Dependency-Guided Parallel Decoding in Discrete Diffusion Language Models
This addresses a bottleneck in accelerating text generation for language models, though it is incremental as it builds on existing parallel decoding methods.
The paper tackles the problem of distributional mismatch in parallel decoding for discrete diffusion language models, which degrades output quality due to token dependencies, and proposes DEMASK, a lightweight dependency predictor that achieves 1.7-2.2x speedup while matching or improving accuracy.

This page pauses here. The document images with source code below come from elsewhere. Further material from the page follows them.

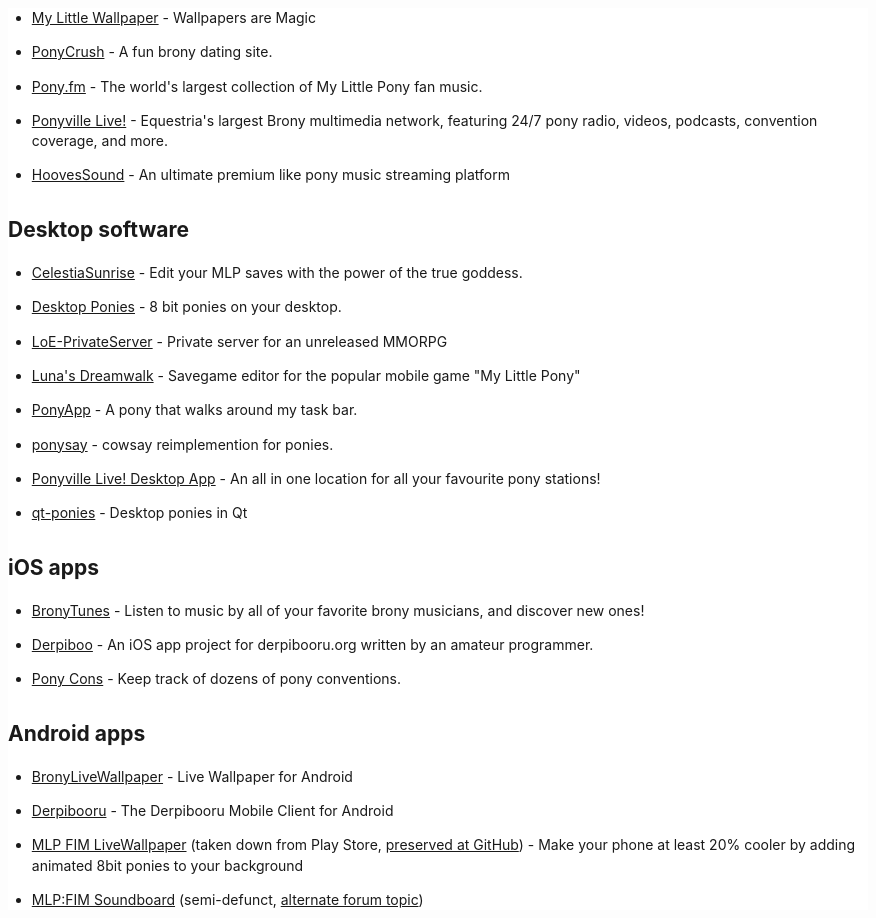 - [My Little Wallpaper](https://www.mylittlewallpaper.com) - Wallpapers are Magic

- [PonyCrush](http://ponycrush.com) - A fun brony dating site.

- [Pony.fm](https://pony.fm) - The world's largest collection of My Little Pony fan music.

- [Ponyville Live!](http://ponyvillelive.com) - Equestria's largest Brony multimedia network, featuring 24/7 pony radio, videos, podcasts, convention coverage, and more.

- [HoovesSound](https://hoovessound.ml) - An ultimate premium like pony music streaming platform

## Desktop software

- [CelestiaSunrise](https://github.com/Arzaroth/CelestiaSunrise) - Edit your MLP saves with the power of the true goddess.

- [Desktop Ponies](https://github.com/RoosterDragon/Desktop-Ponies) - 8 bit ponies on your desktop.

- [LoE-PrivateServer](https://github.com/tux3/LoE-PrivateServer) - Private server for an unreleased MMORPG

- [Luna's Dreamwalk](https://github.com/Evenprime/LunasDreamwalk) - Savegame editor for the popular mobile game "My Little Pony"

- [PonyApp](https://web.archive.org/web/20160402131823/http://catch404.net/projects/ponyapp/) - A pony that walks around my task bar.

- [ponysay](https://github.com/erkin/ponysay) - cowsay reimplemention for ponies.

- [Ponyville Live! Desktop App](https://chrome.google.com/webstore/detail/ponyville-live-desktop-ap/hladljgddjaoinnigfcokaglahhcpilm) - An all in one location for all your favourite pony stations!

- [qt-ponies](https://github.com/myszha/qt-ponies) - Desktop ponies in Qt

## iOS apps

- [BronyTunes](https://itunes.apple.com/us/app/bronytunes/id672120864?mt=8) - Listen to music by all of your favorite brony musicians, and discover new ones!

- [Derpiboo](https://github.com/auzbuzzard/project-derpi) - An iOS app project for derpibooru.org written by an amateur programmer.

- [Pony Cons](http://ponycons.com) - Keep track of dozens of pony conventions.

## Android apps

- [BronyLiveWallpaper](https://github.com/frankkienl/BronyLiveWallpaper) - Live Wallpaper for Android

- [Derpibooru](https://github.com/deliciousblackink/Derpibooru) - The Derpibooru Mobile Client for Android

- [MLP FIM LiveWallpaper](https://www.facebook.com/MLPLiveWallpaper) (taken down from Play Store, [preserved at GitHub](https://github.com/ngyikp/mlp-livewallpaper)) - Make your phone at least 20% cooler by adding animated 8bit ponies to your background

- [MLP:FIM Soundboard](https://www.facebook.com/mlpfimsoundboardandroid/info/) (semi-defunct, [alternate forum topic](http://www.bronies.de/showthread.php?tid=23910))
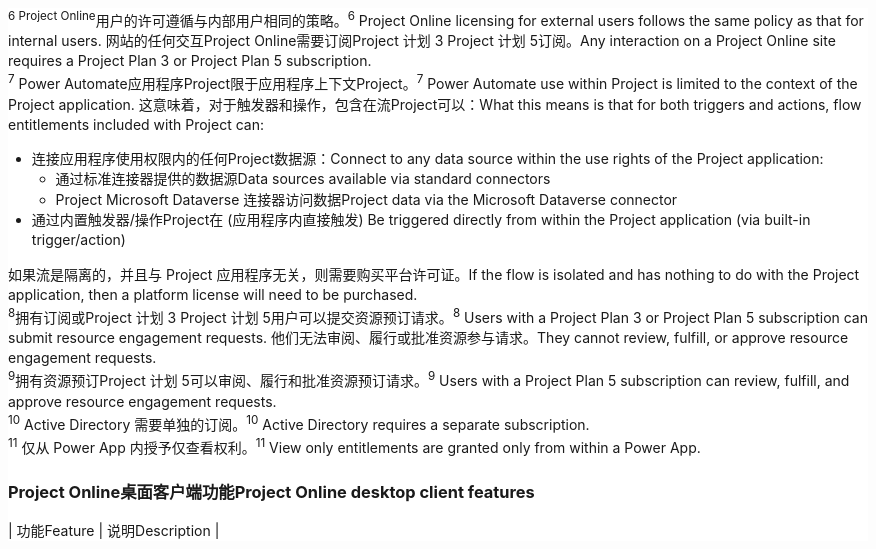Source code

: <span data-ttu-id="14e6c-564"><sup>6 Project Online</sup>用户的许可遵循与内部用户相同的策略。</span><span class="sxs-lookup"><span data-stu-id="14e6c-564"><sup>6</sup> Project Online licensing for external users follows the same policy as that for internal users.</span></span> <span data-ttu-id="14e6c-565">网站的任何交互Project Online需要订阅Project 计划 3 Project 计划 5订阅。</span><span class="sxs-lookup"><span data-stu-id="14e6c-565">Any interaction on a Project Online site requires a Project Plan 3 or Project Plan 5 subscription.</span></span></br>
<span data-ttu-id="14e6c-566"><sup>7</sup> Power Automate应用程序Project限于应用程序上下文Project。</span><span class="sxs-lookup"><span data-stu-id="14e6c-566"><sup>7</sup> Power Automate use within Project is limited to the context of the Project application.</span></span> <span data-ttu-id="14e6c-567">这意味着，对于触发器和操作，包含在流Project可以：</span><span class="sxs-lookup"><span data-stu-id="14e6c-567">What this means is that for both triggers and actions, flow entitlements included with Project can:</span></span>

- <span data-ttu-id="14e6c-568">连接应用程序使用权限内的任何Project数据源：</span><span class="sxs-lookup"><span data-stu-id="14e6c-568">Connect to any data source within the use rights of the Project application:</span></span>
  - <span data-ttu-id="14e6c-569">通过标准连接器提供的数据源</span><span class="sxs-lookup"><span data-stu-id="14e6c-569">Data sources available via standard connectors</span></span>
  - <span data-ttu-id="14e6c-570">Project Microsoft Dataverse 连接器访问数据</span><span class="sxs-lookup"><span data-stu-id="14e6c-570">Project data via the Microsoft Dataverse connector</span></span>
- <span data-ttu-id="14e6c-571">通过内置触发器/操作Project在 (应用程序内直接触发) </span><span class="sxs-lookup"><span data-stu-id="14e6c-571">Be triggered directly from within the Project application (via built-in trigger/action)</span></span>

<span data-ttu-id="14e6c-572">如果流是隔离的，并且与 Project 应用程序无关，则需要购买平台许可证。</span><span class="sxs-lookup"><span data-stu-id="14e6c-572">If the flow is isolated and has nothing to do with the Project application, then a platform license will need to be purchased.</span></span></br>
<span data-ttu-id="14e6c-573"><sup>8</sup>拥有订阅或Project 计划 3 Project 计划 5用户可以提交资源预订请求。</span><span class="sxs-lookup"><span data-stu-id="14e6c-573"><sup>8</sup> Users with a Project Plan 3 or Project Plan 5 subscription can submit resource engagement requests.</span></span> <span data-ttu-id="14e6c-574">他们无法审阅、履行或批准资源参与请求。</span><span class="sxs-lookup"><span data-stu-id="14e6c-574">They cannot review, fulfill, or approve resource engagement requests.</span></span></br>
<span data-ttu-id="14e6c-575"><sup>9</sup>拥有资源预订Project 计划 5可以审阅、履行和批准资源预订请求。</span><span class="sxs-lookup"><span data-stu-id="14e6c-575"><sup>9</sup> Users with a Project Plan 5 subscription can review, fulfill, and approve resource engagement requests.</span></span></br>
<span data-ttu-id="14e6c-576"><sup>10</sup> Active Directory 需要单独的订阅。</span><span class="sxs-lookup"><span data-stu-id="14e6c-576"><sup>10</sup> Active Directory requires a separate subscription.</span></span> </br>
<span data-ttu-id="14e6c-577"><sup>11</sup> 仅从 Power App 内授予仅查看权利。</span><span class="sxs-lookup"><span data-stu-id="14e6c-577"><sup>11</sup> View only entitlements are granted only from within a Power App.</span></span> </br>

### <a name="project-online-desktop-client-features"></a><span data-ttu-id="14e6c-578">Project Online桌面客户端功能</span><span class="sxs-lookup"><span data-stu-id="14e6c-578">Project Online desktop client features</span></span>

| <span data-ttu-id="14e6c-579">功能</span><span class="sxs-lookup"><span data-stu-id="14e6c-579">Feature</span></span> | <span data-ttu-id="14e6c-580">说明</span><span class="sxs-lookup"><span data-stu-id="14e6c-580">Description</span></span> |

Discrete diffusion language models (dLLMs) accelerate text generation by unmasking multiple tokens in parallel. However, parallel decoding introduces a distributional mismatch: it approximates the joint conditional using a fully factorized product of per-token marginals, which degrades output quality when selected tokens are strongly dependent. We propose DEMASK (DEpendency-guided unMASKing), a lightweight dependency predictor that attaches to the final hidden states of a dLLM. In a single forward pass, it estimates pairwise conditional influences between masked positions. Using these predictions, a greedy selection algorithm identifies positions with bounded cumulative dependency for simultaneous unmasking. Under a sub-additivity assumption, we prove this bounds the total variation distance between our parallel sampling and the model's joint. Empirically, DEMASK achieves 1.7-2.2$\times$ speedup on Dream-7B while matching or improving accuracy compared to confidence-based and KL-based baselines.